When Ed Litton Beats the Far-Right
The 2021 Southern Baptist Convention, Ed Litton and what it means (and doesn't mean) for the state of American Evangelicalism.
Nashville, Tennessee, home to the Grand Ole’ Opry and the Country Music Hall of Fame, also serves as the headquarters and annual meeting place for the 14 million member Protestant denomination (and largest one in the country)—the Southern Baptist Convention. Yesterday, the denomination voted to install Ed Litton, whom some media outlets have described as the “moderate” candidate, as the SBC’s president.
Litton’s appeal to many within the denomination is his decades-long record for pushing the SBC towards ‘racial reconciliation.’ Fred Luter, the SBC’s first and only Black president from 2012-14, endorsed Litton’s candidacy, and are indeed close friends (Luter and Litton have both exchanged their pulpits as part of a “Racial Reconciliation Sunday”) While many are hailing Litton’s win as a resounding victory for the denomination’s “centrists” and loss for the far-right, there are some elements about Litton’s win that must be taken into consideration before folks start to feel comfortable with the SBC’s trajectory on issues regarding racism, sexual abuse and women leadership.
Ed Litton won the SBC’s presidency by an extremely thin margin (about 2%) of eligible voters within the convention. The far-right candidate, Mike Stone, campaigned heavily prior to this year’s convention, and with the backing of the conservative-wing of the denomination and its mobilizing arm—the Conservative Baptist Network—Stone was only behind Litton by a little less than 556 votes (out of over 15,000 attendees, the largest SBC gathering in decades). Since the CBN’s launch in February, 2020, the network has grown in numbers and in influence, with notables like former Arkansas Gov. Mike Huckabee and Family Research Council’s President Tony Perkins as members. Their control of the denomination via the presidency may have been averted, but their gained influence and power within the denomination itself, in a little over a year, suggests they will be a foreseeable force within the SBC for quite some time.
This contestation within the SBC is not so much between “left vs. right” or “liberal (or even moderate) vs. conservative” but “conservative vs. far-right conservative". Ed Litton, while seen by staunch SBC critics as a “woke leftist”, nevertheless holds theological views that one would certainly classify, theologically, as conservative. Litton holds complementarian views and believes that the SBC’s stance on women in ministry is substantial enough. Litton, like almost all SBC ministers, holds the inerrancy of the Bible, and, of course, belongs to an already Conservative denomination. Being a “moderate,” in this case, is quite relative.
Ultimately, both parties are fighting for a denomination raddled with sex-abuse scandals, an exodus of Black clergy, and the departures of famous members like Bible teacher Beth Moore, and former head of the SBC Ethics and Religious Liberty Commission Russell Moore (no relation), notwithstanding the SBC already bleeding 2 million members as of 2006. The diagnosis, according to the CBN, is the denomination supposed "drifting” toward wokeism, critical race theory, liberal culture and other slippery-slope similitudes. Voices like Ed Litton and outgoing SBC President J.D. Greear believe the church has gotten too immersed into politics, and needs to drift from its pharisaic legalism and overtly political alignments (presumably towards the right).

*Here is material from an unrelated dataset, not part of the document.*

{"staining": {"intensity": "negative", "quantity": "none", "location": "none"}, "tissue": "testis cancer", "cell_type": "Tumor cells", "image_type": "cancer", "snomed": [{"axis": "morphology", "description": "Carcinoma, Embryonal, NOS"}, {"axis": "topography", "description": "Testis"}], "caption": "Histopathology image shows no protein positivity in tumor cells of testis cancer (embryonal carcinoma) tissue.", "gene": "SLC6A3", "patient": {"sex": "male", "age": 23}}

As CBN members worry about the church’s drifting and aim to #taketheship on a sinking boat, and Litton and Greear-type Baptists call for a return to the Gospel (which begs question regarding what they were preaching since the 1980s “conservative resurgence”) both parties are hiding behind liberal phobias and religious convictions to actually deal with the issue of race in America. Both Greear and CBN affirm the ‘unbiblical’ foundations of Critical Race Theory - a legal framework that examines the myriad of ways that the law intersects with race in society. CRT is still the Southern Baptists’ boogyman, it’s just the question on how to deal the imagined, ideological monster of the highest proportions not seen since “secular humanism” drifted on by.

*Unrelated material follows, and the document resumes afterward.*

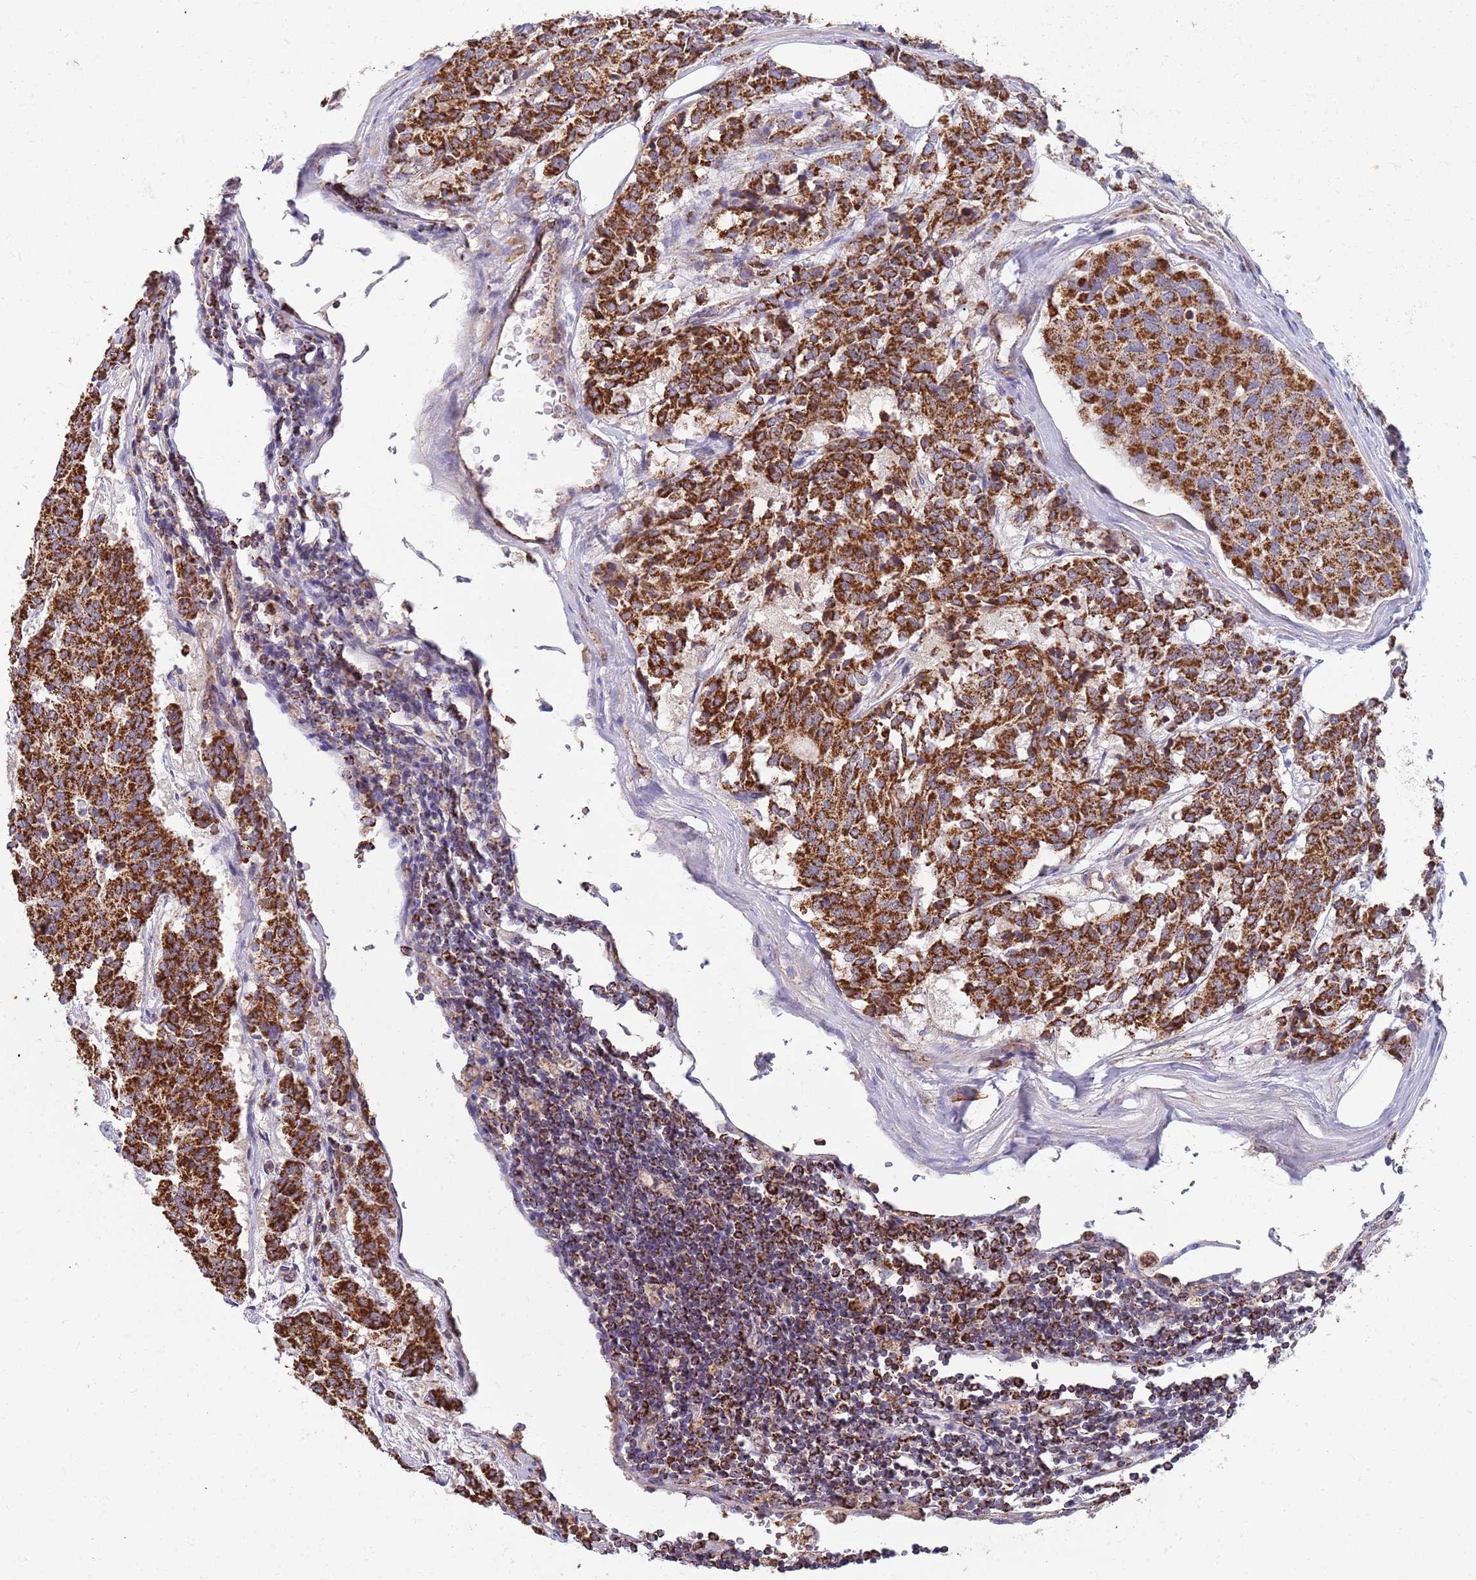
{"staining": {"intensity": "strong", "quantity": ">75%", "location": "cytoplasmic/membranous"}, "tissue": "carcinoid", "cell_type": "Tumor cells", "image_type": "cancer", "snomed": [{"axis": "morphology", "description": "Carcinoid, malignant, NOS"}, {"axis": "topography", "description": "Pancreas"}], "caption": "This is a micrograph of immunohistochemistry staining of carcinoid (malignant), which shows strong positivity in the cytoplasmic/membranous of tumor cells.", "gene": "VPS16", "patient": {"sex": "female", "age": 54}}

Race is fundamentally still an issue for a denomination founded to support the institution of slavery, and the ultraconservative populists within the denomination, just like in American Evangelicalism and society et al, are the ones most keen downplay if not completely whitewash the history of slavery in the denomination and its affects within the church today. As one Mike Stone supporter highlighted in a tweet yesterday vis-á-vis the SBC presidential race, “We didn’t win. But this result shows we can.”